_TASK DIRECTIONS_
Reproduce the full commit text about the TCP performance fix word for word.

_TEXT SHOWN_
TCP performance fix (see 2203 in krb5-bugs): write out encrypted data

and length as one packet, not with two calls to write.

This should also happen to rsh, rcp, and possibly telnet.

git-svn-id: svn://anonsvn.mit.edu/krb5/trunk@9020 dc483132-0cff-0310-8789-dd5450dbe970

3 files changed, 54 insertions, 31 deletions

diff --git a/src/appl/bsd/ChangeLog b/src/appl/bsd/ChangeLog
index 59754e787..6eda77c17 100644
--- a/src/appl/bsd/ChangeLog
+++ b/src/appl/bsd/ChangeLog
@@ -1,3 +1,11 @@
+Mon Sep  2 12:03:53 1996  Sam Hartman  <hartmans@mit.edu>
+
+	* krlogind.c rlogin.c (v5_des_write): Write out length plus
+ 	encrypted data as one packet; this reduces latency by one RTT for
+ 	interactive traffic with kernels that support schemes similar to
+ 	RFC896, and reduces the number of packets with most other TCP
+ 	stacks.

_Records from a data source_
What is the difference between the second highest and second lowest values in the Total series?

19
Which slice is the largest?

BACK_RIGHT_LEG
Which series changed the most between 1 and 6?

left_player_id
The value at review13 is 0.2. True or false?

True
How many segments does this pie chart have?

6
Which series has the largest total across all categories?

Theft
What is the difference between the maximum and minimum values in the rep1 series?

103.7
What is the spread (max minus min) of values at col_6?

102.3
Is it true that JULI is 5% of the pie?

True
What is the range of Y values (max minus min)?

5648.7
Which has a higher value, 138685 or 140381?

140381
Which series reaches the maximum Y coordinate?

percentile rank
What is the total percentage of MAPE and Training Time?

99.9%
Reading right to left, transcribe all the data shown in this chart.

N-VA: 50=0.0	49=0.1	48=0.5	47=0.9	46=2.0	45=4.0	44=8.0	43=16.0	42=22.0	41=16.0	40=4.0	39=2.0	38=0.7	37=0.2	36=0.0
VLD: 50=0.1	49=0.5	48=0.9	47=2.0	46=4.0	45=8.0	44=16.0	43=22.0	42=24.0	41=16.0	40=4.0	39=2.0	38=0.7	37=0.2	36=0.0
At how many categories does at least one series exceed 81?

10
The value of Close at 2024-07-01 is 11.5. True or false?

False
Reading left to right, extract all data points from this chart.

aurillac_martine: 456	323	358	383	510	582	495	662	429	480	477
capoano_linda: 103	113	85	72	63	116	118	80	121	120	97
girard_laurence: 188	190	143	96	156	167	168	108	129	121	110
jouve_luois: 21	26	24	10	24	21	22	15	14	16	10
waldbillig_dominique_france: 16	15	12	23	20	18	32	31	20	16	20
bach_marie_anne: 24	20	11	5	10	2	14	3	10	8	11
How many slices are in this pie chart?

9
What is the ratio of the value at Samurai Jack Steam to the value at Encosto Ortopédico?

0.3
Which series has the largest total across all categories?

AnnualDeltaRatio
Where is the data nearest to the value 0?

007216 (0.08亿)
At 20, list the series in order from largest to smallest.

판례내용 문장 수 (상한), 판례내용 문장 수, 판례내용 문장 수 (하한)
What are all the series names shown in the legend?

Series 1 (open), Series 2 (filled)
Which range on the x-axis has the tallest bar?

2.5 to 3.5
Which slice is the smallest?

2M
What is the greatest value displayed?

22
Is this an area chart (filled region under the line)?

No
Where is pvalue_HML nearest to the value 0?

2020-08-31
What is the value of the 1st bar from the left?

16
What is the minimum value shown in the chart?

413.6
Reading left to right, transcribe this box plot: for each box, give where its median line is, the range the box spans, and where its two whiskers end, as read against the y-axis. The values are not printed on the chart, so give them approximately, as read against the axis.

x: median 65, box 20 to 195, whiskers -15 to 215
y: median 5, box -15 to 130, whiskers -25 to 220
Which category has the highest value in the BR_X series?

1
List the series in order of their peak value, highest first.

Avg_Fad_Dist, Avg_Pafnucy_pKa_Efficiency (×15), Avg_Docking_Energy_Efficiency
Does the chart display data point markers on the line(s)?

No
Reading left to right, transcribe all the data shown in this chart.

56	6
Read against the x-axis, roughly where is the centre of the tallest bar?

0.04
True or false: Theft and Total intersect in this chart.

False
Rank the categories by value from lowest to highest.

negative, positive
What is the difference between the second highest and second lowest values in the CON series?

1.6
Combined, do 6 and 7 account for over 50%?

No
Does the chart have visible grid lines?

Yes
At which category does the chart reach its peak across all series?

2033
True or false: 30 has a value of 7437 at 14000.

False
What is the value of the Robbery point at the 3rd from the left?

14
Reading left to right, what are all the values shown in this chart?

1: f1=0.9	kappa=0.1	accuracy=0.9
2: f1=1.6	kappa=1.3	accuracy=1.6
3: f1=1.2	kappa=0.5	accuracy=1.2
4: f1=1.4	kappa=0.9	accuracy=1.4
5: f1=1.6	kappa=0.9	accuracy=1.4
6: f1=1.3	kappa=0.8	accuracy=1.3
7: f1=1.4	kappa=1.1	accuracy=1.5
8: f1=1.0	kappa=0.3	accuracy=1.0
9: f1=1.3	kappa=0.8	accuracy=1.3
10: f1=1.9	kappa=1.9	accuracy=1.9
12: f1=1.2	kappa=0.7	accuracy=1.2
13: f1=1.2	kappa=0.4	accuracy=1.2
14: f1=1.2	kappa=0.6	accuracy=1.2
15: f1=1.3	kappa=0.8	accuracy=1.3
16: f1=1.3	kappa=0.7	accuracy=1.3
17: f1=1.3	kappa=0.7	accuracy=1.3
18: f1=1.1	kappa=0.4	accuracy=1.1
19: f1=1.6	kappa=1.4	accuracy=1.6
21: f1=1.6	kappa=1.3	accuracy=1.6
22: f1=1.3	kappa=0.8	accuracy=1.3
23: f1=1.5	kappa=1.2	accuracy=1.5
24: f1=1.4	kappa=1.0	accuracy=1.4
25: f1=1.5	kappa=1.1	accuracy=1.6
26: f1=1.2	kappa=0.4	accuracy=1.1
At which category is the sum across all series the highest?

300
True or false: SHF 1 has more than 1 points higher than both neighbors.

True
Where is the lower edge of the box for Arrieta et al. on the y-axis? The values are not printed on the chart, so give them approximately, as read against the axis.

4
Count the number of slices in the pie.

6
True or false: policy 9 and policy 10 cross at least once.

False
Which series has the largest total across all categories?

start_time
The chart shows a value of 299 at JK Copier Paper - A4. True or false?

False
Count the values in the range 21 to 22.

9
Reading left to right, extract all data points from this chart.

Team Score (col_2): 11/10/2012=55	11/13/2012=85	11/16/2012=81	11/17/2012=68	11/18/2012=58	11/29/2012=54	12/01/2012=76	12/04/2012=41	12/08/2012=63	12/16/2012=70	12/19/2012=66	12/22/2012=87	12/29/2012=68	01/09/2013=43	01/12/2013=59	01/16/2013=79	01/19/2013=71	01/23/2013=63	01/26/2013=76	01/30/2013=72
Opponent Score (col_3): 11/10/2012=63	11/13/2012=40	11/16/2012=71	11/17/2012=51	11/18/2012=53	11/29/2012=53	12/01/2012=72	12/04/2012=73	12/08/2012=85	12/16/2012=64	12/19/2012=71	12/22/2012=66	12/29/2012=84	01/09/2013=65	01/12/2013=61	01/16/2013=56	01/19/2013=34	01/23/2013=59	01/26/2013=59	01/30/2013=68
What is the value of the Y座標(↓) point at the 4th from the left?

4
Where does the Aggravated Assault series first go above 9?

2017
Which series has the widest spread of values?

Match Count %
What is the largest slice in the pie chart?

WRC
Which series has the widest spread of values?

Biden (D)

_SOLVED EXERCISE_
TCP performance fix (see 2203 in krb5-bugs): write out encrypted data

and length as one packet, not with two calls to write.

This should also happen to rsh, rcp, and possibly telnet.

git-svn-id: svn://anonsvn.mit.edu/krb5/trunk@9020 dc483132-0cff-0310-8789-dd5450dbe970

3 files changed, 54 insertions, 31 deletions

diff --git a/src/appl/bsd/ChangeLog b/src/appl/bsd/ChangeLog
index 59754e787..6eda77c17 100644
--- a/src/appl/bsd/ChangeLog
+++ b/src/appl/bsd/ChangeLog
@@ -1,3 +1,11 @@
+Mon Sep  2 12:03:53 1996  Sam Hartman  <hartmans@mit.edu>
+
+	* krlogind.c rlogin.c (v5_des_write): Write out length plus
+ 	encrypted data as one packet; this reduces latency by one RTT for
+ 	interactive traffic with kernels that support schemes similar to
+ 	RFC896, and reduces the number of packets with most other TCP
+ 	stacks.